It's a long road to becoming a published author. Will that long cherished dream finally be mine? We'll have to wait and see!
The pages are still blank, but there is a miraculous feeling of the words being there, written in invisible ink and clamoring to become visible - Vladimir Nabokov
There is no agony like bearing an untold story inside you - Zora Neale Hurston
16 October 2014
Zombification of America
Ok, I'm heading off from Aspiring Author Land here and heading into 'manifesto' territory, but I hope that doesn't forever label me as radical, eccentric, rabble-rouser...what have you. The fact is work and motherhood have temporarily curtailed by authoring time but given me far too much contemplative time (usually while pushing a toddler on a swing for hours on end) to worry about my son's future, the future of his parent's nation and the future of the world in general. And, of course, to contemplate zombies.
I have the benefit of distance, having lived in Australia now for 17 years, to see America as an outsider. Why I still love the motherland to the core of my being, from deserts and fir forests to new England autumn, from the Revolutionary War to the Second World War, I am scared of the direction she's headed. I am a tree hugger yet love to shoot a 9 mm at tin cans. I have family that range from Obama campaigners to Obama-care haters. And I love every one of them, so I listen. I consider myself capable of emotion, logic, and foresight, but all I see is disaster.
When did we start valuing possessions above helping neighbors or creating music for music's sake rather than for profit? When did war ever become an acceptable status quo? Why on earth did we think torture was OK as long as it was on foreign soil - even as the Declaration of Independence quotes 'unalienable rights'?
And then there's the Facebook updates showing my sister's zombie walk costume and how cool the grim reaper is, while my brother on the phone won't tell me his new girlfriend's name until pestered but happily launches into an excited update on the latest Ebola news and death count.
Sometimes I feel that America vanished sometime in 2001. And maybe it did. The Twin Towers changed things, and now the changes have had a generation to set in. No one thinks it's weird that billionaires with conflicts of interest (i.e. corporate and oil interests) can run for president and claim to represent the everyday person. No one thinks it's wrong to send technology and manufacturing capability overseas so corporations get richer while Americans lose their jobs and homes and can't afford healthcare so Doctors Without Borders is forced to come in and treat people, saying that while the illnesses are different, the amount of people in desperate need of aid is no different from what they've seen in Africa.

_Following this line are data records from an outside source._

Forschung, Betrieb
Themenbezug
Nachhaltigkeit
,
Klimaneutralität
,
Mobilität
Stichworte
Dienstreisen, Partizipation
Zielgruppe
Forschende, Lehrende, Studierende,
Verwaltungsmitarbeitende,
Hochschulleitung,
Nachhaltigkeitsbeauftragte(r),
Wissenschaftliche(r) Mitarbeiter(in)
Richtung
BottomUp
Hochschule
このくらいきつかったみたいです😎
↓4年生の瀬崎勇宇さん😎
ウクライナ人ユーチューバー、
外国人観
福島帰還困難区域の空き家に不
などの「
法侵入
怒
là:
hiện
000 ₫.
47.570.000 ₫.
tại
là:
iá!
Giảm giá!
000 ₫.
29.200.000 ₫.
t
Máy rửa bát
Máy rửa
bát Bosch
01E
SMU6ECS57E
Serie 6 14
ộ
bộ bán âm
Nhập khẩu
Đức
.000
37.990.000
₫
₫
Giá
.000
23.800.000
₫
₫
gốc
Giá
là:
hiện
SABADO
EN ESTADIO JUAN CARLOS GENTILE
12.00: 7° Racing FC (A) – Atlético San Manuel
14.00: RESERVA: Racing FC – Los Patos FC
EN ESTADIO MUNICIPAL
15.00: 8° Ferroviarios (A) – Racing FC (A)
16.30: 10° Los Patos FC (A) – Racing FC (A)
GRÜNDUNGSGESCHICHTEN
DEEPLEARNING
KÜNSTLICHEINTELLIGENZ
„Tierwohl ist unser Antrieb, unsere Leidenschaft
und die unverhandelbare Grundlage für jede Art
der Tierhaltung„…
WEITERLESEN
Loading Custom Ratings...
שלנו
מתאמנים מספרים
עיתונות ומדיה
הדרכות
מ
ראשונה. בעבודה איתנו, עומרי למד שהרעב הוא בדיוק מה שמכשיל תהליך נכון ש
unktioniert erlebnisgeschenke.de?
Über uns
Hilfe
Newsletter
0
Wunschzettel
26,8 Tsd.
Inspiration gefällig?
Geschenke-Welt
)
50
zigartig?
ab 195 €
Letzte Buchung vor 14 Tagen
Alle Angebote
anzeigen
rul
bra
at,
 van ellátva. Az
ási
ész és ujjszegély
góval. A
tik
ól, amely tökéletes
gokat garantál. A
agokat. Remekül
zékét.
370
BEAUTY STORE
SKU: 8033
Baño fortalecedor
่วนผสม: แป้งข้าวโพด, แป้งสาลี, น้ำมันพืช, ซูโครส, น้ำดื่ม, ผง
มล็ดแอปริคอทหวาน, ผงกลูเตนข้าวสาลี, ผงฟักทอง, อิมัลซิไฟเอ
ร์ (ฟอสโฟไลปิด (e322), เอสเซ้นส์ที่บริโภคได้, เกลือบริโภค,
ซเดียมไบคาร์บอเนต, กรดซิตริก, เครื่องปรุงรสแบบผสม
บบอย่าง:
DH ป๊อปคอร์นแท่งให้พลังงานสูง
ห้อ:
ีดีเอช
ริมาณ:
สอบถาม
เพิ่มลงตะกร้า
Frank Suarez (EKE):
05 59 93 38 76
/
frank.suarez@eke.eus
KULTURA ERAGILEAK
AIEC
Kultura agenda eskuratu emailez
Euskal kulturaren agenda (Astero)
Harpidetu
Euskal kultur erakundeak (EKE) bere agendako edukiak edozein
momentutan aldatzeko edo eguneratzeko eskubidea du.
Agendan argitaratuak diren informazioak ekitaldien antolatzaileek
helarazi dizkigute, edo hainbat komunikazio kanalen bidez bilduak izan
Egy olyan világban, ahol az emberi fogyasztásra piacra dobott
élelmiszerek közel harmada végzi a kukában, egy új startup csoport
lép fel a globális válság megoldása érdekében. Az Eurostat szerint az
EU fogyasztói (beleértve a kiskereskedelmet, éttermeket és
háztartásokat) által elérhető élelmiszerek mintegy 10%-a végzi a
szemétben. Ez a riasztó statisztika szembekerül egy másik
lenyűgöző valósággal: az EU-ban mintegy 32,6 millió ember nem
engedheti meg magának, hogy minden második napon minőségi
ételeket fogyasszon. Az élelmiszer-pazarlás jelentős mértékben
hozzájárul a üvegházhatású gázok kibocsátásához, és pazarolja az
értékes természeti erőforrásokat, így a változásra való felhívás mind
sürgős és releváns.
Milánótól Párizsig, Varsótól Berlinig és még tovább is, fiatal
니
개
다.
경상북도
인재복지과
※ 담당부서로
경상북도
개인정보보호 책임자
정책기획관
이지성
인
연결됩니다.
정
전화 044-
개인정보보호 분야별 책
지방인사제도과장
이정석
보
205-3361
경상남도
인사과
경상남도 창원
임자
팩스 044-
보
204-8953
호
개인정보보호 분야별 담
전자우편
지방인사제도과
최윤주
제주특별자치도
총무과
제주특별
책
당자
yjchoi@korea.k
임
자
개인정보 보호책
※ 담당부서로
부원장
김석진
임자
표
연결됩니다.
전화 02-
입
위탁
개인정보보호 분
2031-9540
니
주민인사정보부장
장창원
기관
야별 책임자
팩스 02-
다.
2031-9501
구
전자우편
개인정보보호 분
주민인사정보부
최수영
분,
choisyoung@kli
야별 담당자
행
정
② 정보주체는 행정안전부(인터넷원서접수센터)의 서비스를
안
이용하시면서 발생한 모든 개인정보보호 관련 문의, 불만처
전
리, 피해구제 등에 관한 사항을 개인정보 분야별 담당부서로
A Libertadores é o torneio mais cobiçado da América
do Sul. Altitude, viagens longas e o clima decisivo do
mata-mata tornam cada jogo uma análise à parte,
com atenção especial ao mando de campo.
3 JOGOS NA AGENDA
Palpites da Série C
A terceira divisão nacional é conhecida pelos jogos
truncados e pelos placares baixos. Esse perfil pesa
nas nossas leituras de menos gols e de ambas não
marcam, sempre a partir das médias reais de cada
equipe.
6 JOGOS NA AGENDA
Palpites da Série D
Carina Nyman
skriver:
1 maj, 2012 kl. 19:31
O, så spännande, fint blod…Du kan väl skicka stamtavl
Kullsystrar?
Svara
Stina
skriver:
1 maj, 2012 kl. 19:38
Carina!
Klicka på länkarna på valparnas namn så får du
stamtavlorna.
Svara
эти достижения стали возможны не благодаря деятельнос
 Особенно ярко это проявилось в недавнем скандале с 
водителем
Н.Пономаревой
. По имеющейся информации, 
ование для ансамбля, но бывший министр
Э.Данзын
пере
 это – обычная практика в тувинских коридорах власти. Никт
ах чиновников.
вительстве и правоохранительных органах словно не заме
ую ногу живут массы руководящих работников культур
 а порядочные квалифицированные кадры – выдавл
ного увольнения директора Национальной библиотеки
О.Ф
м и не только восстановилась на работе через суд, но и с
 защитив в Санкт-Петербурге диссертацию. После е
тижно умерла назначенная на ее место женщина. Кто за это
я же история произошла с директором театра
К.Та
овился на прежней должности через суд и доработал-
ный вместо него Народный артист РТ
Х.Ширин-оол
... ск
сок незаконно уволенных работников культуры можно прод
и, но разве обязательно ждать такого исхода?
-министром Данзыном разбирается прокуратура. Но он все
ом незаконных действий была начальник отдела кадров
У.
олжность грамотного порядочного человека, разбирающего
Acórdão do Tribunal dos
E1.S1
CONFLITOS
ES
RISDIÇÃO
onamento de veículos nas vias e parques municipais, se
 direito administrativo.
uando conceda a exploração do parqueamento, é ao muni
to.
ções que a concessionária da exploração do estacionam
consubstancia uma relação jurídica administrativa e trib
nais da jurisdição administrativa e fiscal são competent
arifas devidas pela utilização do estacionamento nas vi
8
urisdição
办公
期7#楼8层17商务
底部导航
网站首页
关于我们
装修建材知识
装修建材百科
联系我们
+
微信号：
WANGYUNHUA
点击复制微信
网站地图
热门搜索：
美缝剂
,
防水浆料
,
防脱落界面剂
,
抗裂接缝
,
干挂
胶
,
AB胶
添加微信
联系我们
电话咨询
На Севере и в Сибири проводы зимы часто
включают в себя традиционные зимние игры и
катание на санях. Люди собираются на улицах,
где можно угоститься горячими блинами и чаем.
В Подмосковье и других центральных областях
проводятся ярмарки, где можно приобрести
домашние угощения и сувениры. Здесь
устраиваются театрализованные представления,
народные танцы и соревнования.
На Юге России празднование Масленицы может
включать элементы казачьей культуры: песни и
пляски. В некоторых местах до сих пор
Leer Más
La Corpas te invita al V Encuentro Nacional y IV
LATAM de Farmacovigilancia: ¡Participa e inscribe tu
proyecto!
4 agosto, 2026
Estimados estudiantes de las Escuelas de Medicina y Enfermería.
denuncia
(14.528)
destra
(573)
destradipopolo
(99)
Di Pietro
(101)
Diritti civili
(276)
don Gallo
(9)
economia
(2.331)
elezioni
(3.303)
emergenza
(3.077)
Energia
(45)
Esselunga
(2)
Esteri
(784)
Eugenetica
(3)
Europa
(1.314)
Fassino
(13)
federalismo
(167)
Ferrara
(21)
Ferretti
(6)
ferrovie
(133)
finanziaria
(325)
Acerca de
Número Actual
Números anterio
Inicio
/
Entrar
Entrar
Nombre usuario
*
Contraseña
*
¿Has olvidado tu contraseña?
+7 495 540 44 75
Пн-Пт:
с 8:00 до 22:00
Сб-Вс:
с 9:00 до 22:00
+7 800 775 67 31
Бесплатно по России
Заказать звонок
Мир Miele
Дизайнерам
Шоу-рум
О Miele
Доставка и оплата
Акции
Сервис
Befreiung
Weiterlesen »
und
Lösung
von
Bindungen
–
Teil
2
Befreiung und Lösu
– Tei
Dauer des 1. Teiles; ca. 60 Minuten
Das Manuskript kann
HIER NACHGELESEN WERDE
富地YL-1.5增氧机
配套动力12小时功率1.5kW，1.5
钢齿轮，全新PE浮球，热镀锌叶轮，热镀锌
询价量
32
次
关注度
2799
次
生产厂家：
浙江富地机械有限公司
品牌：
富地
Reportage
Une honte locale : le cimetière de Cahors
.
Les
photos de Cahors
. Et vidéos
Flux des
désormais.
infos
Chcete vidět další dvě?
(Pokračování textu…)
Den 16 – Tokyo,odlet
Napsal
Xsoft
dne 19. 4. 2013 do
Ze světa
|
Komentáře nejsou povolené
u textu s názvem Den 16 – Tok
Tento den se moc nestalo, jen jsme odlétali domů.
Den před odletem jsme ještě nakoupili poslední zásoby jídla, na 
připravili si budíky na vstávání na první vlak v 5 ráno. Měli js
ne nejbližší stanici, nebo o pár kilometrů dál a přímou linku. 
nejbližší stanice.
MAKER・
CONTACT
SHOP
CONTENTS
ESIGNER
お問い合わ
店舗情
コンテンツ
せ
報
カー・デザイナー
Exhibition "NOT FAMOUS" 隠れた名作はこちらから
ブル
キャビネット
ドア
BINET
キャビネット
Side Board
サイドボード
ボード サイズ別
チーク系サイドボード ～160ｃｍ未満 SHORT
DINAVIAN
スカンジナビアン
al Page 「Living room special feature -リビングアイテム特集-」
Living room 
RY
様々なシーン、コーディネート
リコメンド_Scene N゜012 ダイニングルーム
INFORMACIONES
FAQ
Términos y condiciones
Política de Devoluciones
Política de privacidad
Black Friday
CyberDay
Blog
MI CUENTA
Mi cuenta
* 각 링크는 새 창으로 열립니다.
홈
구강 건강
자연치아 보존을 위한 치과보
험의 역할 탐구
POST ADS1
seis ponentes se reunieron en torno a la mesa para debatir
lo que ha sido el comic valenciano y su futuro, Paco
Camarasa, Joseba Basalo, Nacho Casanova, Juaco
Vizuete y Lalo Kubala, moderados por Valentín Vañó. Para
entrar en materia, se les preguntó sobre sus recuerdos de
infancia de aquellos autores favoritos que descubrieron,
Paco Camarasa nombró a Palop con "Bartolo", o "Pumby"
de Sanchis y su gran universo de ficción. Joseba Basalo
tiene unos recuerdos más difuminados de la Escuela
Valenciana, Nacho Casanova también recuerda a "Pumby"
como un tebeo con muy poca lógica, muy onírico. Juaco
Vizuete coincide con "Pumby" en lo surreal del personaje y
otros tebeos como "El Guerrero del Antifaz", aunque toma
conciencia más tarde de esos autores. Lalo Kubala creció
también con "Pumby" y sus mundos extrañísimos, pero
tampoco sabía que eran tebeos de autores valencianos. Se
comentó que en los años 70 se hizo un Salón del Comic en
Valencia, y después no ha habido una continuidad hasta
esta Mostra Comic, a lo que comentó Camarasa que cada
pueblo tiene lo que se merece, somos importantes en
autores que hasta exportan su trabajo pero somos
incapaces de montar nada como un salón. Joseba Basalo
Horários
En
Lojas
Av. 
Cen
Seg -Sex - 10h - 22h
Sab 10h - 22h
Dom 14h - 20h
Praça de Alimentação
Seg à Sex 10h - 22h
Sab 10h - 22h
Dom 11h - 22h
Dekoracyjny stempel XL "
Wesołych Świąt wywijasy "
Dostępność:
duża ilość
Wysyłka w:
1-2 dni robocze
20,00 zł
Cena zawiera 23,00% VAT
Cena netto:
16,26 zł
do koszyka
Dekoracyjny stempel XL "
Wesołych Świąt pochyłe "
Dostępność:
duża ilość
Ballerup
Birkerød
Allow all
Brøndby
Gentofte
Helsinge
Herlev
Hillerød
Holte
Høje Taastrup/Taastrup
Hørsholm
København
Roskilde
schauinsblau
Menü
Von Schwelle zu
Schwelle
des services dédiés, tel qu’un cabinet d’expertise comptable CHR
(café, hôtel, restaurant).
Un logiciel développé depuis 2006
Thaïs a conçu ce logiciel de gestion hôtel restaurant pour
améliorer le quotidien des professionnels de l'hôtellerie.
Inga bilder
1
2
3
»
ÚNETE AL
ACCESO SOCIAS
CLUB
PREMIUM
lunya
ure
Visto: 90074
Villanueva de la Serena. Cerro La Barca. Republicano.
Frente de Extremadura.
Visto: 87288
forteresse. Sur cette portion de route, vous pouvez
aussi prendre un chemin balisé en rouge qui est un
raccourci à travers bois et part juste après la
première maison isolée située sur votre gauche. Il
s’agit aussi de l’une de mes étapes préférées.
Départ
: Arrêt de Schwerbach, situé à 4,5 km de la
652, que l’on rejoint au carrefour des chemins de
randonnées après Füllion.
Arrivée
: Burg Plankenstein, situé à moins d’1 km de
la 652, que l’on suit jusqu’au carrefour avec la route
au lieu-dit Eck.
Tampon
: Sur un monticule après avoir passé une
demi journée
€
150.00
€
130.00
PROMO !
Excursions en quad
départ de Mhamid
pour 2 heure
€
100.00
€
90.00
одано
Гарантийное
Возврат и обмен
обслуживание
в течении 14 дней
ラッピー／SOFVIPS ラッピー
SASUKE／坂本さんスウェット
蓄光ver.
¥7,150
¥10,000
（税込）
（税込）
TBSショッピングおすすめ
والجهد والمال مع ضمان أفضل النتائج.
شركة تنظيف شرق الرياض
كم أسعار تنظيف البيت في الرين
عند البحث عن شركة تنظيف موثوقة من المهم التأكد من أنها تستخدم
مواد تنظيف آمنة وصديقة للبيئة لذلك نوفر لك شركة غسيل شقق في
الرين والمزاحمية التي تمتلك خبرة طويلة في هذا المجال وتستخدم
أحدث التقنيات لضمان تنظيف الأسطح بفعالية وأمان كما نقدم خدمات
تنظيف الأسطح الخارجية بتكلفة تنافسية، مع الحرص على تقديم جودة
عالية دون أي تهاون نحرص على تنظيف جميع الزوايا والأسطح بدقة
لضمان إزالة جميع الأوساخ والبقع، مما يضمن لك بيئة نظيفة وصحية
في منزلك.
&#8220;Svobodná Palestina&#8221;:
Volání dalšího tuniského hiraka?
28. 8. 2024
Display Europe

When did it become OK for billionaires to 'trickle down' their scraps to the people while saying "Just buy a lottery ticket and you can be just like us...so don't cut off my head."
Well, I think it's OK because zombification has set in. People are dead already, no dreams for the future or hopes to better themselves and the world. Their soul and passion has been killed by mass marketing, biased media, and the latest celebrity gossip, gore-dripping drama, or reality TV that fulfills the role of Rome's gladiatorial games to pacify the masses. America is dead and loving it. Shambling around like mindless zombies...
Or am I being too critical of my sister's zombie walks and the plethora of child zombie costumes for sale this Halloween? Are zombies not a symbol of the death of society but, instead, a subtle rebellion?
Brain-munching zombies in unstoppable hordes can represent the apocalypse, or they can represent the end product of all the political corruption and corporate greed at work in America. Are these zombie mobs saying "look what you've created - and now we're coming to tear down your society and eat your flesh!" Are they in fact the equivalent of the French revolutionary, the down-trodden peasant whose reply to "Let them eat cake!" is "How about I take your head instead"?
I've been writing all my life (even won a trophy in first grade) but it got shoved to the back of the closet (writing as a priority as well as my trophy) because I was too "levelheaded" for that nonsense. Now, twenty years later, I've learned a flat head isn't all it's cracked up to be. Writing is the one thing I felt I had to do, and I always told myself I'd write a book someday. Well, it IS someday.